Construct the directed networks to be studied before any degeneration begins.
Specify or load the directed network that will be subjected to degeneration.
Choose the node- or edge-deletion rule that defines the order of structural loss.
Generate intermediate snapshots at controlled deletion levels rather than only the final damaged graph.
Measure what each staged graph retains structurally before any dynamics are simulated.
Pass the staged graphs onward to spiking simulation or other downstream analyses.
The gallery below uses one shared directed base graph and compares ten degeneration schedules against it: five edge-deletion schemes and five node-deletion schemes. The slider advances the deletion stage, while each SVG card shows what survives structurally under that policy.
All five edge strategies act on the same directed base graph. Ordered-pruning and resilient-pruning mark matching-priority links in green, including the removed ones as dashed traces.
Remove outgoing edges node by node.
Remove incoming edges node by node.
Fixed random edge schedule.
Remove matching-critical edges first.
Reverse the ordered schedule.
The node strategies delete vertices in different orders, then inherit the corresponding edge loss. This makes the hub-targeting policies easy to compare against weak-first and random schedules.

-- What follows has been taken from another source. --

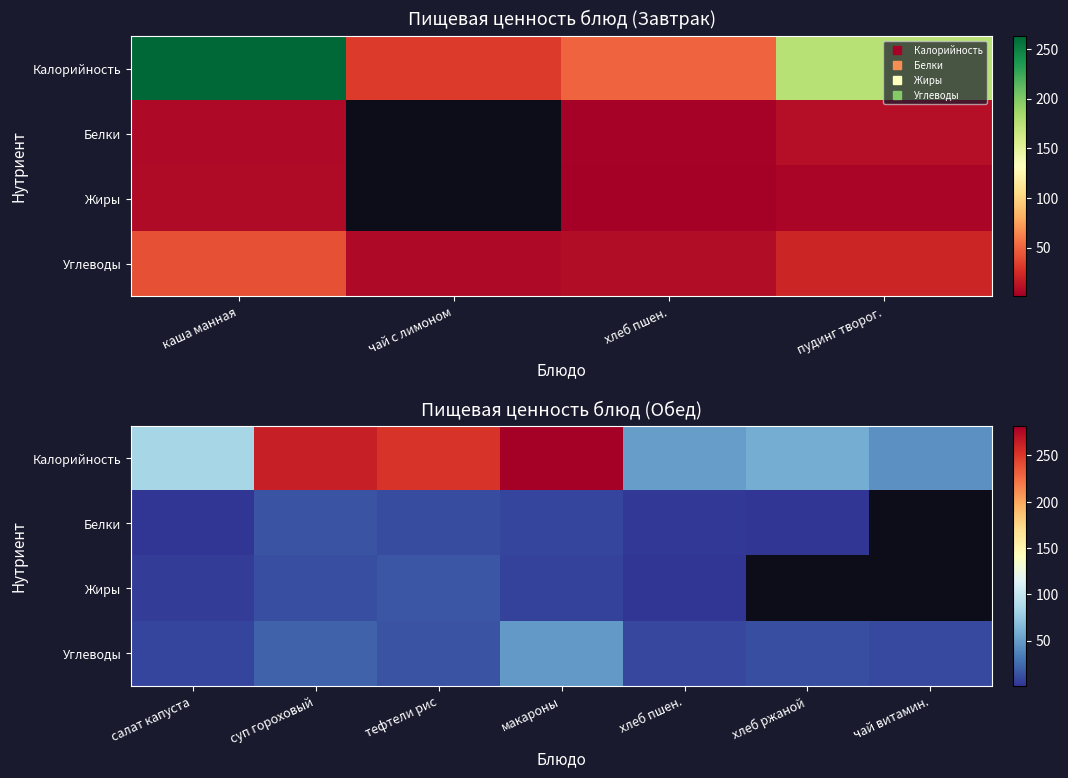

What is the average value of the Калорийность series?

147.3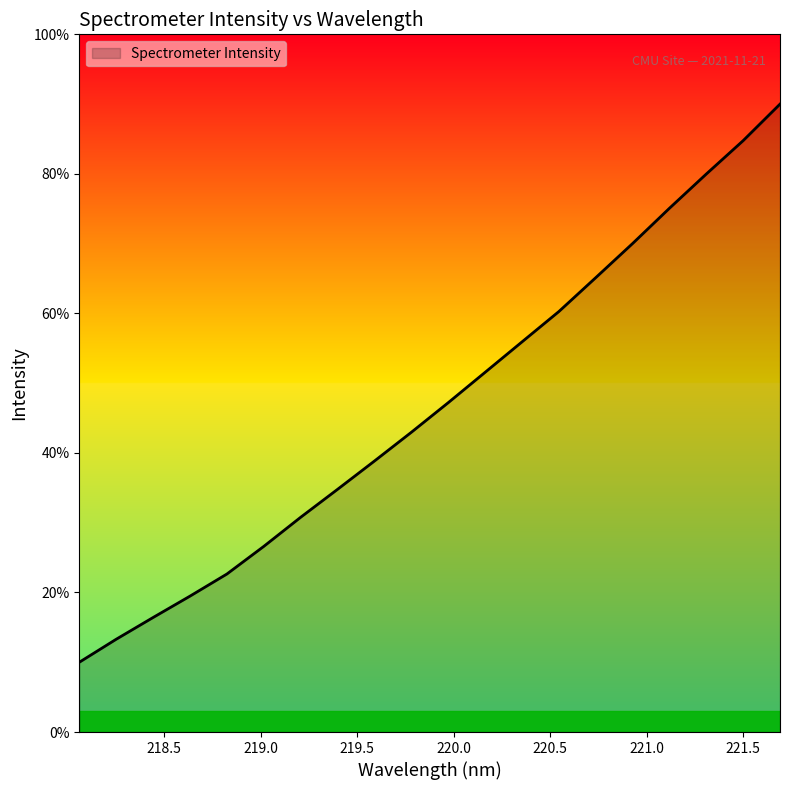

What is the greatest value displayed?

90.0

Delete weak broadcasters first.
Delete low-degree nodes before hubs.
Fixed random node schedule.
Delete hubs first.
Delete strong broadcasters first.
The project overview explains the full computational workflow, but the degeneration rules deserve their own space. This note is where we can compare the ten policies side by side, make their ordering assumptions visually explicit, and then connect those schedules to structure summaries and downstream dynamical outcomes.
The next pass can add richer bars and derived observables: component counts, degree loss, matching size, or E/I block summaries. That keeps the same SVG comparison frame while making the consequences of each schedule more quantitative.